But in “Namaste,” that balance is entirely skewed – if the term means “I bow to you,” then many amongst the show’s cast have no idea who, or what, to bow to anymore. There are three sets of people on the island in these two different time periods: one set who has been there for three years and has become part of the culture (Sawyer, Juliet, Miles, Jin), one that has been there before but finds this new territory disturbing regardless of the time period (the Oceanic Six, Frank, Ben), and those who are experiencing it all for the first time (Caesar and the group left back by the Hydra). The problem is that, for the first group, they are part of the culture: they went through orientation, they saw the videos, and now they are integral parts of the structure of this island and its history. Everyone else, meanwhile, is starting anew, but for some of these characters you can’t just stop yourself from recognizing a new captive as an old friend, or reacting when you first see an old lover for the first time.

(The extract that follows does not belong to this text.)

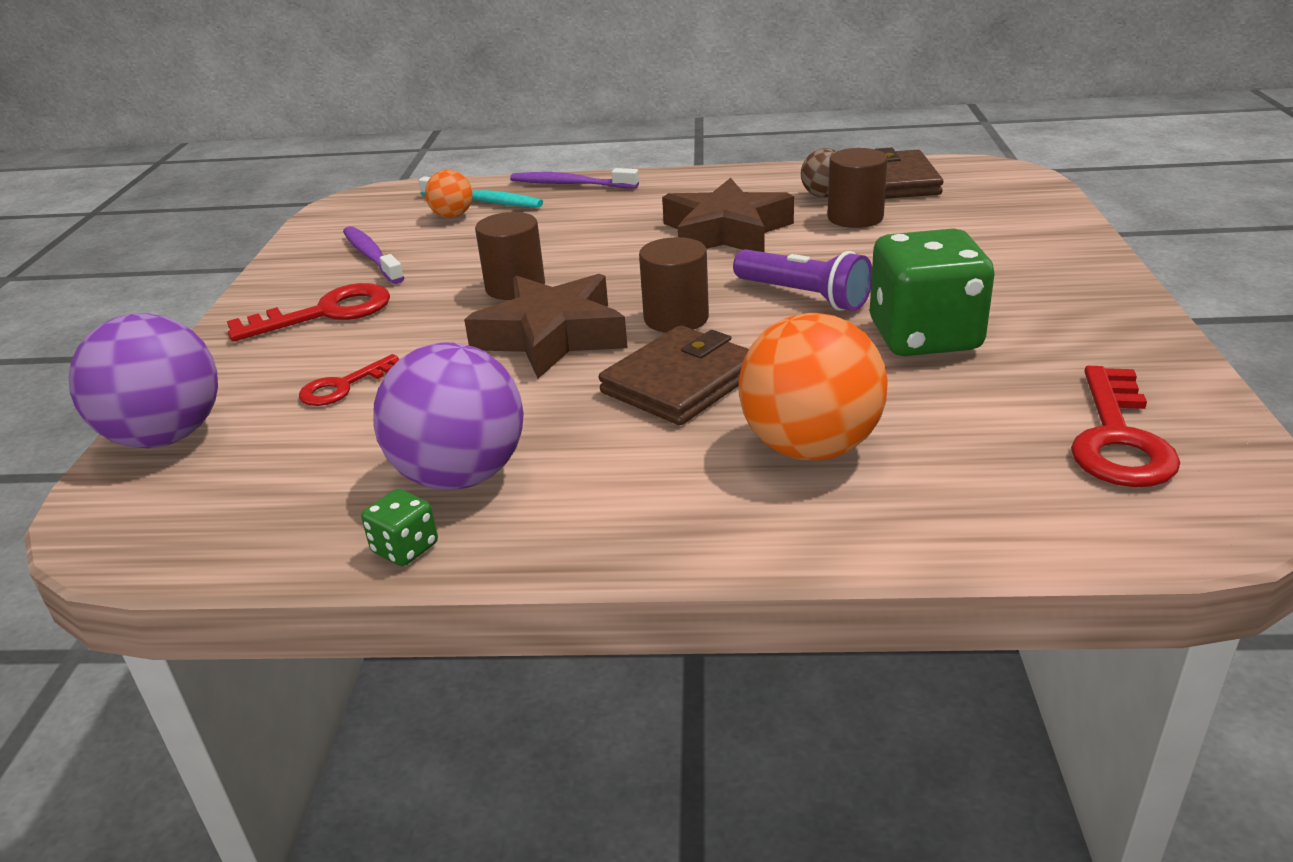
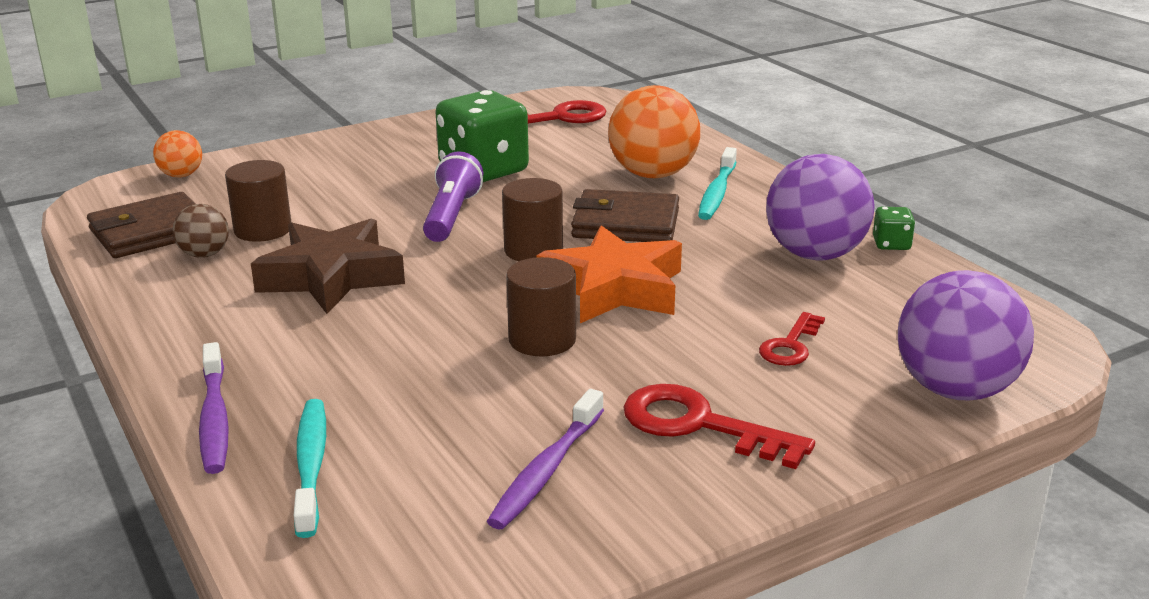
camera: 125 degrees left, 5 degrees down
red key [299,354,399,406] -> red key turned 105 degrees clockwise [759,312,825,366]
orange ball [425,170,473,218] -> orange ball moved to [153,130,202,177]
brown star [464,274,628,378] -> orange star [536,225,682,323]
none -> turquoise toothbrush [698,147,737,220]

This isn’t a mind-blowing episode of Lost in terms of major revelations, but it fills in some key gaps that we hadn’t quite pieced together in the last few episodes, and draws attention to our central conflict. The show is purposefully trying to reboot itself in the middle of a season, knowing full well that it’s impossible – that impossibility is embodied by the characters, the characters who are either trapped separated by decades from the people they came to see or those trapped in the distant past with no clue as to their mission. Just as they can’t forget about the past, pretend like nothing happened, neither can I, and this kind of narrative disconnect in fact sends us back to these characters, and even back to past events in previous seasons, to get a real sense of what has changed.